I am reading in the paper of Nitsure (link: http://arxiv.org/pdf/math/0504590v1.pdf) about the construction of the Quot-scheme $\mathrm{Quot}_{E/X/S}^{\Phi,L}$. After Lemma 5.4. they reduce to the case where $E$ is the pullback of a vector bundle on $S$ and $X=\mathbb{P}(V)$ is some projective space. I understand the proof of Lemma 5.4., and the lemma implies that we can assume $E$ as above. But how does the reduction to $X=\mathbb{P}(V)$ work?

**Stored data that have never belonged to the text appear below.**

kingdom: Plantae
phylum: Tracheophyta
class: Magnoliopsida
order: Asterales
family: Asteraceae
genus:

Is it true, that there is an isomorphism of functors $\mathrm{Quot}_{E/X/S}^{\Phi,L} \rightarrow \mathrm{Quot}_{E'/\mathbb{P}(V)/S}^{\Phi,L}$ when $X \hookrightarrow \mathbb{P}(V)$ is a closed subscheme? At least there's a morphism from the right to the left by taking pullbacks. However, I don't see how an inverse would look like. Or is there a closed embedding $\mathrm{Quot}_{E/X/S}^{\Phi,L} \rightarrow \mathrm{Quot}_{E'/\mathbb{P}(V)/S}^{\Phi,L}$ which would suffice as well?
Here is some other idea: a quotient of $E$ on $X$ is the same as a quotient of the pushforward $i_{\ast}E$ on $\mathbb{P}(V)$. But is it guaranteed, that $i_{\ast}E$ is still a quotient of some $\pi^{\ast}W$?